Yang paling utama adalah ibu itu sendiri. Dia harus berusaha membuang jauh-jauh kekhawatirannya yang tidak beralasan dan kalau mungkin menebalkan muka, sehingga dia bisa berjalan terus tanpa gangguan masalah. Sekali-sekali perlu juga dia memuntahkan kemarahan untuk mengembalikan kepercayaan diri. Tetapi kemarahan yang keluar setelah menumpuk beberapa waktu justru bisa menjadi pertanda bahwa dia sebenarnya merasa takut. Lebih baik menyampaikan penolakan yang mantap. Dengan kata-kata yang diucapkan jelas dan tenang. (“begini yang paling cocok untuk aku dan bayiku,” atau, “memang demikian menurut dokter.”) cara ini lebih efektif untuk menunjukkan bahwa anda punya pendirian.
Ibu bisa saja mengambil baby sister atau menitipkan bayi kepada ibunya sendiri kalau perlu. Bila ibu mertua merasa diremehkan, pura-pura saja tidak tahu. Beraksilah seolah-olah itu tindakan yang wajar, pembicaraan tentang hal itu sebisanya dihindari kalau didesak juga ibu bisa menjawabnya tanpa mendebat dan membelokkan pembicaraan dengan sopan. Kalau kemudian nenek mengerutu, mengatakan bahwa mudah-mudahan anak yang kedua nanti lebih mirip keluarganya, ibu bisa menguraukannya juga. Dia bergurau tentang hal itu tanpa memperlihatkan sakit hati. Pokoknya, ibu harus menghindar dari sikap diserang, membuang sakit hati, dan mencoba untuk tidak muda naik darah.
Kita telah membicarakan sifat ibu dan nenek terus menerus sehingga melupakan hal yang mendasar ini, yaitu pertentangan abadi antar dua wanita tentang hal-hal semacam ini. Memberi makan latihan kebelakang, menjaga anak darai kecelakaan- kecelakaan kecil dan membiarkannya mempelajari sendiri segala sesuatu. Persoalannya beranjak dari perbedaan antara dua kepribadian. Skalipun sesungguhnya keduanya kan melakukan tindakan yang sama, keduanya akan terus berdebat sampai habis teori yang pernah ditemukan manusia tentang membesarkan anak.

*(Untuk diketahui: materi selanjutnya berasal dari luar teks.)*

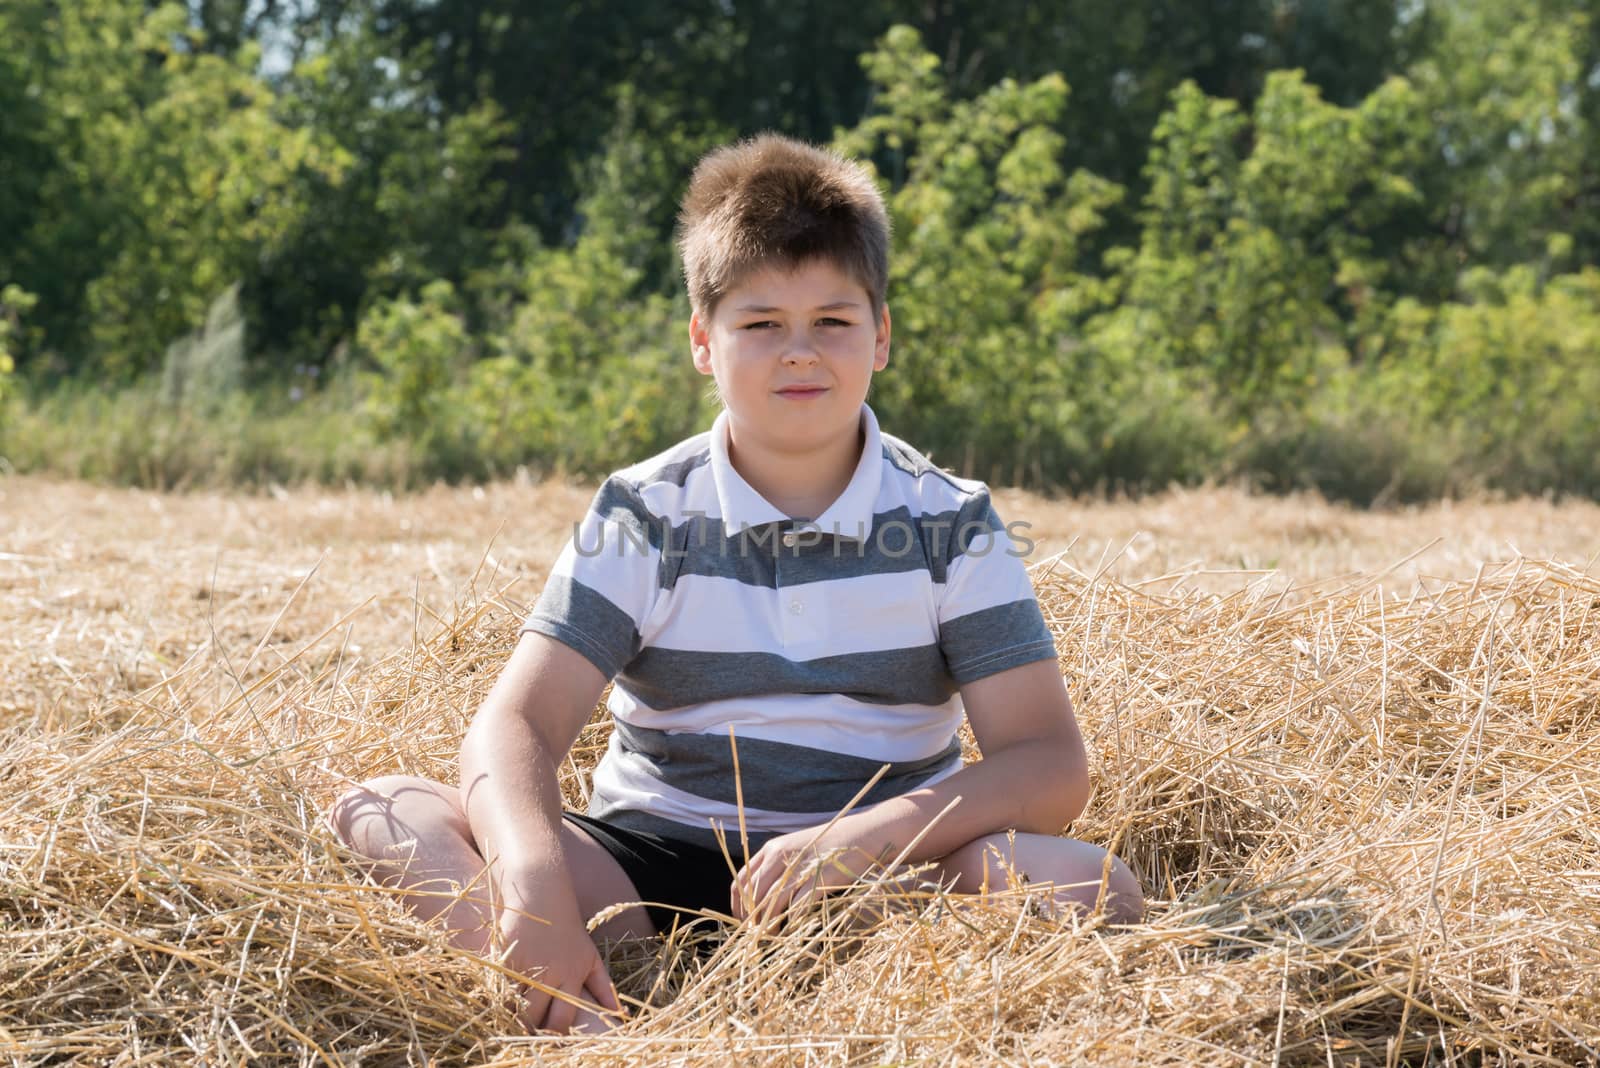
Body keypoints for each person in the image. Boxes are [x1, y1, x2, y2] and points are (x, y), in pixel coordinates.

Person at [327, 133, 1144, 1035]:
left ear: (881, 337)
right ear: (702, 343)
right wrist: (534, 887)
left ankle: (867, 1003)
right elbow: (515, 724)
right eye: (760, 325)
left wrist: (859, 840)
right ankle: (582, 1023)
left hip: (879, 879)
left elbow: (1050, 764)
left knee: (1086, 883)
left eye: (832, 321)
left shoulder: (950, 521)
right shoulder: (646, 513)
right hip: (648, 866)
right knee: (384, 812)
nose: (800, 352)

Tatacara mengasuh anak memang mengalami perubahan besar akhir-akhir ini sehingga para nenek yang mendapat nasehat-nasehat pada masa mudanya tidak bisa memahami cara-cara anak sekarang ini dibesarkan. Dan untuk bersimpati kepada nenek, ibu-ibu muda menghayalkan adanya ide-ide fantastis baru, seperti memberi makan garpu goreng kepada bayi atau memandikannya dengan air dingin.
Sebagian besar ayah ibu dan nenek menggunakan perbedaan metode lama dan baru sebagai senjata. Sesungguhnya tidak ada jeleknya, kecuali jika menjadi bahan peperangan untuk tahun-tahun berikutnya.

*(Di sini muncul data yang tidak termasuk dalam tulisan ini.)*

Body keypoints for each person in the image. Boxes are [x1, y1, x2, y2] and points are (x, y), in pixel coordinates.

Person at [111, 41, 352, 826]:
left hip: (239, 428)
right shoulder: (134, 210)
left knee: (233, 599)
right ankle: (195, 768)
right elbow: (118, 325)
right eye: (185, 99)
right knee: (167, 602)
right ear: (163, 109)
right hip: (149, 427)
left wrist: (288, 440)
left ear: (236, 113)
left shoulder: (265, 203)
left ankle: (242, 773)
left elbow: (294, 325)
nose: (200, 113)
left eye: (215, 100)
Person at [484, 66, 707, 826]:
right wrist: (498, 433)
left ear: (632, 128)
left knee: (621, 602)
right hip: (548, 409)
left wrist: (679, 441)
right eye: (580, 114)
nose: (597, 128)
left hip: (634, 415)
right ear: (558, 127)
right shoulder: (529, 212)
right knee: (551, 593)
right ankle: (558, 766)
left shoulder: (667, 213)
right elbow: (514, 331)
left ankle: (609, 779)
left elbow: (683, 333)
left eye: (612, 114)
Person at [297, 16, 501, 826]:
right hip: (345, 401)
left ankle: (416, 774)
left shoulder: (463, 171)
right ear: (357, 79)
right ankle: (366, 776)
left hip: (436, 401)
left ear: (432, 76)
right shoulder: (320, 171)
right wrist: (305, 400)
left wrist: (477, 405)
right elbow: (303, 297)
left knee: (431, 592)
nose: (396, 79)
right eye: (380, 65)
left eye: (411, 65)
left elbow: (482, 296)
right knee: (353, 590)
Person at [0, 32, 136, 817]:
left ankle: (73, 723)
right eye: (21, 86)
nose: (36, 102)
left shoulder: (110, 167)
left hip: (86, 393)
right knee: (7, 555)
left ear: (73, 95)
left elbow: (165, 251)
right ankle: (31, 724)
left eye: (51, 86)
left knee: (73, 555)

Ada kepercayaan bahwa sebaiknya keluarga yang baru, memisahkan diri dari orangtua masing- masing. Kakek nenek sebisa-bisanya juga tidak ikut campur mengenai urusan mengasuh anak. Pendapat ini ada benarnya untuk masa-masa permulaan, ketika transisi masih berlangsung. Tetapi untuk selanjutnya ayah ibu akan lebih bersyukur mendapat nasehat-nasehat penting dari orang yang benar-benar berpengalaman, yaitu nenek. Nasehat tanpa pamrih dan bantuan yang tulus, ibu yang tinggal serumah atau dekat dngan nenek dan bisa menyesuaikan diri dengannya akan mendapat dukungan moral yang besar, terutama pada minggu-minggu pertama anak di rumah. Hampir selalu ada perkembangan baru atau penyakit baru yang harus diatasi dengan penuh keahlian, sekalipun untuk itu ada dokter dan perawat. Ibu yang berpikiran dewasa akan mampu meminta nasehat dimana perlu dan tidak takut dikuasai. Jika ia tidak cocok dengan nasehat itu pun tidak akan ada masalah. Dikerjakannya apa yang baik menurut dia. Dengan posisi demikian nenek juga merasa aman. Memberi nasehat dimana perlu, tanpa khawatir ibu terganggu, atau mengalah kalau nasehatnya dianggap tidak sesuai.
Terlalu mulukkah itu ?   Menurut saya tidak. Salah satu tanda kedewasaan orang adalah mampu untuk meminta nasehat atau bantuan. Lebih penting lagi, pergaulan yang menyenangkan antara ayah dan ibu dengan nenek menghasilkan manfaat dan kebahagiaan pula bagi anak-anak.